- Quoted text
◆ ◆ ◆ ◆ ◆
I recently re-read Ross Russell’s novel, The Sound, certainly not for the first time and probably not for the last.  It’s not a literary classic, but the subject-matter and Russell’s vibrant accounts of the characters and the milieu in which they operate always fascinates me. His descriptions of the music at the centre of the book make me want to get out the records from the period and listen to them again.

It’s not surprising that Russell describes the music so well. He had played an important role in the early days of the bebop movement of the 1940s, not as a musician but as someone who helped draw attention to bop by starting a company to record Charlie Parker and other practitioners of the new sounds. Not many major record labels were interested in promoting bebop in the mid-1940s and it was left to Dial, Savoy, and other scattered small companies to take a chance with artists like Parker, Dexter Gordon, and Howard McGhee. There are stories about some of the small record labels that came and went in the 1940s, and their shady ways of operating, but without them there would have been fewer examples available of the changes taking place in jazz and popular music.
◆ ◆ ◆ ◆ ◆
- Listed entries
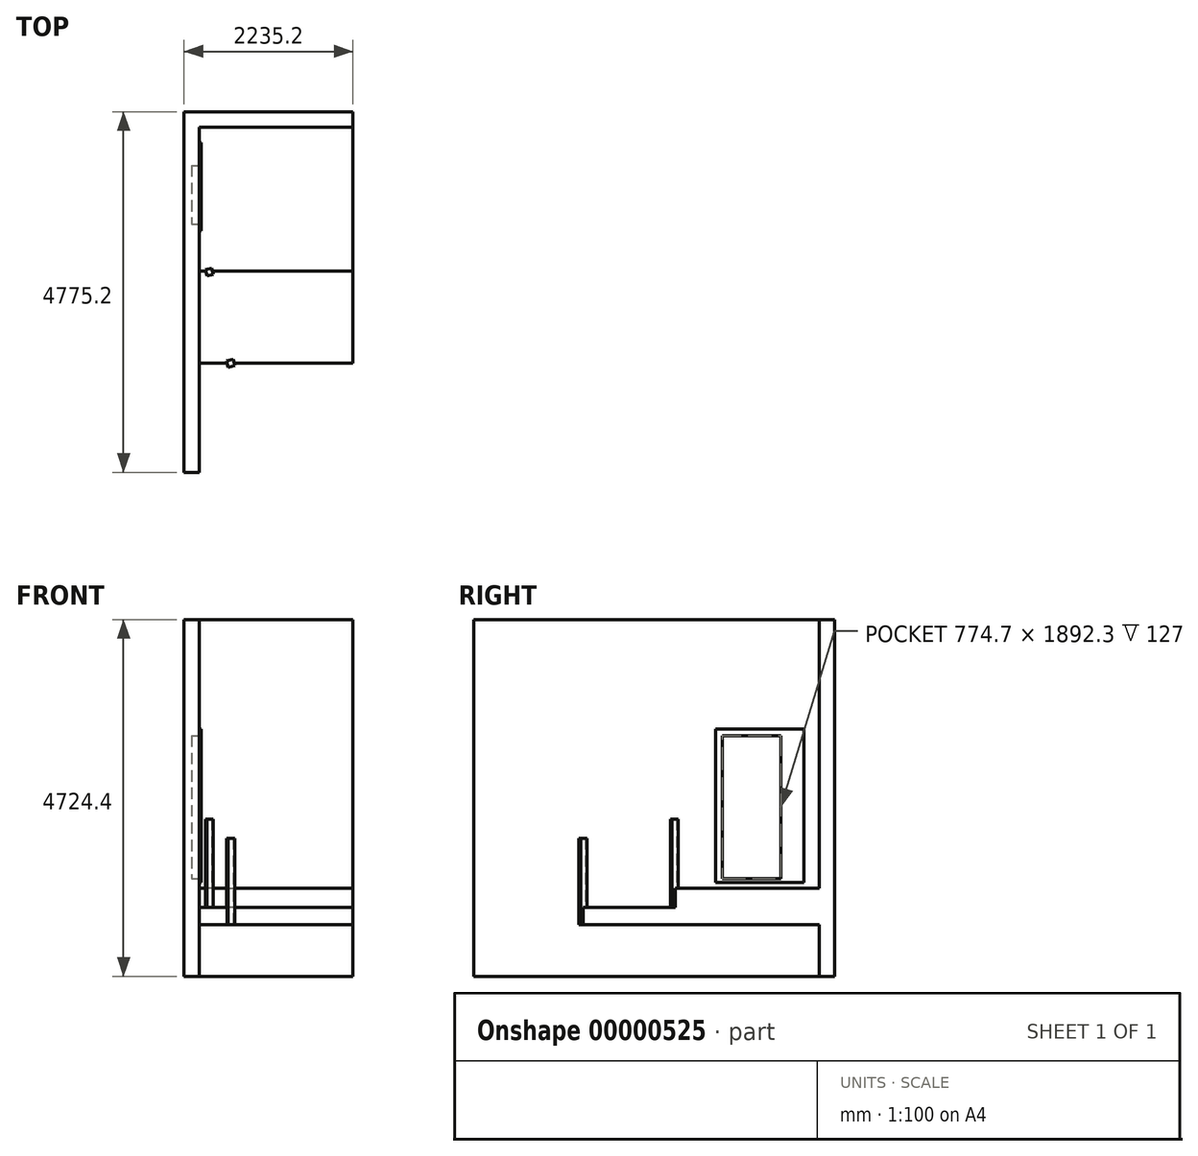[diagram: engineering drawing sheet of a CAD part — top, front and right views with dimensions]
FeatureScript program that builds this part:
annotation { "Feature Type Name" : "Feature", "Feature Type Description" : "" }
export const myFeature = defineFeature(function(context is Context, id is Id, definition is map)
    precondition{}
    {
        {
            var Q0;
            Q0=qCreatedBy(makeId("Top.planeOp"),FACE);
            var sketch = newSketch(context, id + "F0", { "sketchPlane" : qUnion([Q0])});
            skLineSegment(sketch, "E0", {"start": v(0, 0) * mm, "end": v(2032, 0) * mm});
            skLineSegment(sketch, "E1", {"start": v(2032, 0) * mm, "end": v(2032, 203.2) * mm});
            skLineSegment(sketch, "E2", {"start": v(2032, 203.2) * mm, "end": v(-203.2, 203.2) * mm});
            skLineSegment(sketch, "E3", {"start": v(-203.2, 203.2) * mm, "end": v(-203.2, -4572) * mm});
            skLineSegment(sketch, "E4", {"start": v(-203.2, -4572) * mm, "end": v(0, -4572) * mm});
            skLineSegment(sketch, "E5", {"start": v(0, -4572) * mm, "end": v(0, 0) * mm});
            skSolve(sketch);
        }
        {
            var Q0;
            Q0=makeQuery(id+"F0.imprint","IMPRINT",FACE,{"disambiguationData":[TD([[makeQuery(id+"F0.imprint","IMPRINT",EDGE,{"derivedFrom":sQuery(id+"F0.wireOp",EDGE,"E0")}),1.0]])]});
            extrude(context, id + "F1", {"entities" : qUnion([Q0]), "depth" : 3810 * mm});
        }
        {
            var Q0;
            Q0=qCreatedBy(makeId("Top.planeOp"),FACE);
            var sketch = newSketch(context, id + "F2", { "sketchPlane" : qUnion([Q0])});
            skLineSegment(sketch, "E6.bottom", {"start": v(0, 0) * mm, "end": v(2032, 0) * mm});
            skLineSegment(sketch, "E6.top", {"start": v(0, -1905) * mm, "end": v(2032, -1905) * mm});
            skLineSegment(sketch, "E6.left", {"start": v(0, 0) * mm, "end": v(0, -1905) * mm});
            skLineSegment(sketch, "E6.right", {"start": v(2032, 0) * mm, "end": v(2032, -1905) * mm});
            skSolve(sketch);
        }
        {
            var Q0;
            Q0=makeQuery(id+"F2.imprint","IMPRINT",FACE,{"disambiguationData":[TD([[makeQuery(id+"F2.imprint","IMPRINT",EDGE,{"derivedFrom":sQuery(id+"F2.wireOp",EDGE,"E6.bottom")}),-1.0]])]});
            extrude(context, id + "F3", {"entities" : qUnion([Q0]), "operationType" : NewBodyOperationType.ADD, "endBound" : BoundingType.SYMMETRIC, "oppositeDirection" : true, "depth" : 457.2 * mm});
        }
        {
            var Q0;
            Q0=makeQuery(id+"F3.opExtrude","SWEPT_FACE",FACE,{"disambiguationData":[OSD([sQuery(id+"F2.wireOp",EDGE,"E6.top")])]});
            var sketch = newSketch(context, id + "F4", { "sketchPlane" : qUnion([Q0])});
            skLineSegment(sketch, "E7.bottom", {"start": v(0, 0) * mm, "end": v(2032, 0) * mm});
            skLineSegment(sketch, "E7.top", {"start": v(0, -228.6) * mm, "end": v(2032, -228.6) * mm});
            skLineSegment(sketch, "E7.left", {"start": v(0, 0) * mm, "end": v(0, -228.6) * mm});
            skLineSegment(sketch, "E7.right", {"start": v(2032, 0) * mm, "end": v(2032, -228.6) * mm});
            skSolve(sketch);
        }
        {
            var Q0;
            Q0=makeQuery(id+"F1.opExtrude","CAP_FACE",FACE,{"disambiguationData":[OSD([sQuery(id+"F0.wireOp",EDGE,"E0"),sQuery(id+"F0.wireOp",EDGE,"E1"),sQuery(id+"F0.wireOp",EDGE,"E2"),sQuery(id+"F0.wireOp",EDGE,"E3"),sQuery(id+"F0.wireOp",EDGE,"E4"),sQuery(id+"F0.wireOp",EDGE,"E5")])],"isStart":true});
            extrude(context, id + "F5", {"entities" : qUnion([Q0]), "operationType" : NewBodyOperationType.ADD, "depth" : 914.4 * mm});
        }
        {
            var Q0;
            Q0=makeQuery(id+"F4.imprint","IMPRINT",FACE,{"disambiguationData":[TD([[makeQuery(id+"F4.imprint","IMPRINT",EDGE,{"derivedFrom":sQuery(id+"F4.wireOp",EDGE,"E7.bottom")}),-1.0]])]});
            extrude(context, id + "F6", {"entities" : qUnion([Q0]), "operationType" : NewBodyOperationType.ADD, "depth" : 1219.2 * mm});
        }
        {
            var Q0;
            {var subQ0=sQuery(id+"F0.wireOp",EDGE,"E5");Q0=makeQuery(id+"F5.boolean.opBoolean","MERGE",FACE,{"derivedFrom":[makeQuery(id+"F1.opExtrude","SWEPT_FACE",FACE,{"disambiguationData":[OSD([subQ0])]}),makeQuery(id+"F5.opExtrude","SWEPT_FACE",FACE,{"disambiguationData":[OSD([subQ0])]})]});}
            var sketch = newSketch(context, id + "F7", { "sketchPlane" : qUnion([Q0])});
            skLineSegment(sketch, "E8.bottom", {"start": v(-1371.6, 2362.2) * mm, "end": v(-203.2, 2362.2) * mm});
            skLineSegment(sketch, "E8.top", {"start": v(-1371.6, 330.2) * mm, "end": v(-203.2, 330.2) * mm});
            skLineSegment(sketch, "E8.left", {"start": v(-1371.6, 2362.2) * mm, "end": v(-1371.6, 330.2) * mm});
            skLineSegment(sketch, "E8.right", {"start": v(-203.2, 2362.2) * mm, "end": v(-203.2, 330.2) * mm});
            skSolve(sketch);
        }
        {
            var Q0;
            Q0=makeQuery(id+"F7.imprint","IMPRINT",FACE,{"disambiguationData":[TD([[makeQuery(id+"F7.imprint","IMPRINT",EDGE,{"derivedFrom":sQuery(id+"F7.wireOp",EDGE,"E8.bottom")}),-1.0]])]});
            extrude(context, id + "F8", {"entities" : qUnion([Q0]), "operationType" : NewBodyOperationType.ADD, "depth" : 25.4 * mm});
        }
        {
            var Q0;
            Q0=makeQuery(id+"F8.opExtrude","CAP_FACE",FACE,{"disambiguationData":[OSD([sQuery(id+"F7.wireOp",EDGE,"E8.bottom"),sQuery(id+"F7.wireOp",EDGE,"E8.top"),sQuery(id+"F7.wireOp",EDGE,"E8.left"),sQuery(id+"F7.wireOp",EDGE,"E8.right")])],"isStart":false});
            var sketch = newSketch(context, id + "F9", { "sketchPlane" : qUnion([Q0])});
            skLineSegment(sketch, "E9", {"start": v(-1282.7, 2273.3) * mm, "end": v(-1282.7, 381) * mm});
            skLineSegment(sketch, "E10", {"start": v(-1282.7, 381) * mm, "end": v(-508, 381) * mm});
            skLineSegment(sketch, "E11", {"start": v(-508, 381) * mm, "end": v(-508, 2273.3) * mm});
            skLineSegment(sketch, "E12", {"start": v(-508, 2273.3) * mm, "end": v(-1282.7, 2273.3) * mm});
            skSolve(sketch);
        }
        {
            var Q0;
            Q0=makeQuery(id+"F9.imprint","IMPRINT",FACE,{"disambiguationData":[TD([[makeQuery(id+"F9.imprint","IMPRINT",EDGE,{"derivedFrom":sQuery(id+"F9.wireOp",EDGE,"E9")}),1.0]])]});
            extrude(context, id + "F10", {"entities" : qUnion([Q0]), "operationType" : NewBodyOperationType.REMOVE, "oppositeDirection" : true, "depth" : 127 * mm});
        }
        {
            var Q0;
            Q0=makeQuery(id+"F3.opExtrude","CAP_FACE",FACE,{"disambiguationData":[OSD([sQuery(id+"F2.wireOp",EDGE,"E6.bottom"),sQuery(id+"F2.wireOp",EDGE,"E6.top"),sQuery(id+"F2.wireOp",EDGE,"E6.left"),sQuery(id+"F2.wireOp",EDGE,"E6.right")])],"isStart":true});
            extrude(context, id + "F11", {"entities" : qUnion([Q0]), "operationType" : NewBodyOperationType.ADD, "depth" : 25.4 * mm});
        }
        {
            var Q0;
            Q0=makeQuery(id+"F11.opExtrude","CAP_FACE",FACE,{"disambiguationData":[OSD([sQuery(id+"F2.wireOp",EDGE,"E6.bottom"),sQuery(id+"F2.wireOp",EDGE,"E6.top"),sQuery(id+"F2.wireOp",EDGE,"E6.left"),sQuery(id+"F2.wireOp",EDGE,"E6.right")])],"isStart":false});
            var sketch = newSketch(context, id + "F12", { "sketchPlane" : qUnion([Q0])});
            skLineSegment(sketch, "E13", {"start": v(25.4, -1270) * mm, "end": v(457.2, -3124.2) * mm, "construction": true});
            skSolve(sketch);
        }
        {
            var Q0;
            Q0=makeQuery(id+"F12.imprint","IMPRINT",FACE,{"disambiguationData":[TD([[makeQuery(id+"F12.imprint","IMPRINT",EDGE,{"derivedFrom":makeQuery(id+"F11.opExtrude","CAP_EDGE",EDGE,{"disambiguationData":[OSD([sQuery(id+"F2.wireOp",EDGE,"E6.top")])],"isStart":false})}),1.0]])]});
            var sketch = newSketch(context, id + "F13", { "sketchPlane" : qUnion([Q0])});
            skLineSegment(sketch, "E14", {"start": v(164.4, -1866.9) * mm, "end": v(77.82, -1887.06) * mm});
            skLineSegment(sketch, "E15", {"start": v(77.82, -1887.06) * mm, "end": v(97.98, -1973.65) * mm});
            skLineSegment(sketch, "E16", {"start": v(97.98, -1973.65) * mm, "end": v(184.57, -1953.48) * mm});
            skLineSegment(sketch, "E17", {"start": v(184.57, -1953.48) * mm, "end": v(164.4, -1866.9) * mm});
            skSolve(sketch);
        }
        {
            var Q0;
            {var subQ5=sQuery(id+"F13.wireOp",EDGE,"E16");Q0=makeQuery(id+"F13.imprint","IMPRINT",FACE,{"disambiguationData":[TD([[makeQuery(id+"F13.imprint","IMPRINT",EDGE,{"derivedFrom":subQ5}),1.0]])]});}
            var Q1;
            Q1=makeQuery(id+"F6.opExtrude","SWEPT_FACE",FACE,{"disambiguationData":[OSD([sQuery(id+"F4.wireOp",EDGE,"E7.bottom")])]});
            extrude(context, id + "F14", {"entities" : qUnion([Q0]), "operationType" : NewBodyOperationType.ADD, "endBound" : BoundingType.UP_TO_SURFACE, "oppositeDirection" : true, "endBoundEntityFace" : qUnion([Q1]), "depth" : 25.4 * mm});
        }
        {
            var Q0;
            {var subQ5=sQuery(id+"F13.wireOp",EDGE,"E16");Q0=makeQuery(id+"F13.imprint","IMPRINT",FACE,{"disambiguationData":[TD([[makeQuery(id+"F13.imprint","IMPRINT",EDGE,{"derivedFrom":subQ5}),1.0]])]});}
            var Q1;
            {var subQ5=sQuery(id+"F13.wireOp",EDGE,"E14");Q1=makeQuery(id+"F13.imprint","IMPRINT",FACE,{"disambiguationData":[TD([[makeQuery(id+"F13.imprint","IMPRINT",EDGE,{"derivedFrom":subQ5}),1.0]])]});}
            extrude(context, id + "F15", {"entities" : qUnion([Q0, Q1]), "operationType" : NewBodyOperationType.ADD, "depth" : 914.4 * mm});
        }
        {
            var Q0;
            Q0=makeQuery(id+"F6.opExtrude","SWEPT_FACE",FACE,{"disambiguationData":[OSD([sQuery(id+"F4.wireOp",EDGE,"E7.bottom")])]});
            var sketch = newSketch(context, id + "F16", { "sketchPlane" : qUnion([Q0])});
            skLineSegment(sketch, "E18", {"start": v(445.68, -3074.72) * mm, "end": v(359.1, -3094.89) * mm});
            skLineSegment(sketch, "E19", {"start": v(359.1, -3094.89) * mm, "end": v(379.26, -3181.47) * mm});
            skLineSegment(sketch, "E20", {"start": v(379.26, -3181.47) * mm, "end": v(465.84, -3161.3) * mm});
            skLineSegment(sketch, "E21", {"start": v(465.84, -3161.3) * mm, "end": v(445.68, -3074.72) * mm});
            skSolve(sketch);
        }
        {
            var Q0;
            {var subQ5=sQuery(id+"F16.wireOp",EDGE,"E20");Q0=makeQuery(id+"F16.imprint","IMPRINT",FACE,{"disambiguationData":[TD([[makeQuery(id+"F16.imprint","IMPRINT",EDGE,{"derivedFrom":subQ5}),1.0]])]});}
            var Q1;
            Q1=makeQuery(id+"F6.boolean.opBoolean","MERGE",FACE,{"derivedFrom":[makeQuery(id+"F3.opExtrude","CAP_FACE",FACE,{"disambiguationData":[OSD([sQuery(id+"F2.wireOp",EDGE,"E6.bottom"),sQuery(id+"F2.wireOp",EDGE,"E6.top"),sQuery(id+"F2.wireOp",EDGE,"E6.left"),sQuery(id+"F2.wireOp",EDGE,"E6.right")])],"isStart":false}),makeQuery(id+"F6.opExtrude","SWEPT_FACE",FACE,{"disambiguationData":[OSD([sQuery(id+"F4.wireOp",EDGE,"E7.top")])]})]});
            extrude(context, id + "F17", {"entities" : qUnion([Q0]), "operationType" : NewBodyOperationType.ADD, "endBound" : BoundingType.UP_TO_SURFACE, "oppositeDirection" : true, "endBoundEntityFace" : qUnion([Q1]), "depth" : 25.4 * mm});
        }
        {
            var Q0;
            {var subQ5=sQuery(id+"F16.wireOp",EDGE,"E20");Q0=makeQuery(id+"F16.imprint","IMPRINT",FACE,{"disambiguationData":[TD([[makeQuery(id+"F16.imprint","IMPRINT",EDGE,{"derivedFrom":subQ5}),1.0]])]});}
            var Q1;
            {var subQ5=sQuery(id+"F16.wireOp",EDGE,"E18");Q1=makeQuery(id+"F16.imprint","IMPRINT",FACE,{"disambiguationData":[TD([[makeQuery(id+"F16.imprint","IMPRINT",EDGE,{"derivedFrom":subQ5}),1.0]])]});}
            extrude(context, id + "F18", {"entities" : qUnion([Q0, Q1]), "operationType" : NewBodyOperationType.ADD, "depth" : 914.4 * mm});
        }
    });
◆ ◆ ◆ ◆ ◆
- What to do
Carry the piece on Ross Russell's novel The Sound further, picking up after its last sentence. The records have no connection to the text on Ross Russell and bebop.

- Response for this exercise
So who was Ross Russell? He was born in Los Angeles in 1909. In the 1930s he published pulp fiction in magazines, and was a great admirer of the work of Dashiell Hammett and Raymond Chandler. He served in the Merchant Marine during the Second World War In both the European and Pacific theatres. When the war ended he returned to Los Angeles and, being an enthusiastic jazz fan, decided to open a record shop. He was initially a collector of traditional-style jazz, but when he started to listen to the records by Charlie Parker that local hipsters ordered he became interested in bebop. Opening a record shop was probably a wise choice in more ways than one. Russell had considered trying to get into screenwriting in Hollywood, but later reminisced that, had he done so, he might have been caught up in the HUAC investigations into communism in the film industry. Most of his contacts in the studios were writers who were later blacklisted.

His next step was to form a record company, Dial, to record Charlie Parker who he had met and become friendly with. Parker was in Los Angeles with a group led by Dizzy Gillespie which had a booking at Billy Berg’s Club in Hollywood. But he was proving to be somewhat unreliable due to his drug addiction and the fact that narcotics were not as easy to come by on the West Coast as they were in New York. Parker asked Russell to be his manager, and he also willingly signed an agreement to record for Dial. He was actually under contract to another company at the time.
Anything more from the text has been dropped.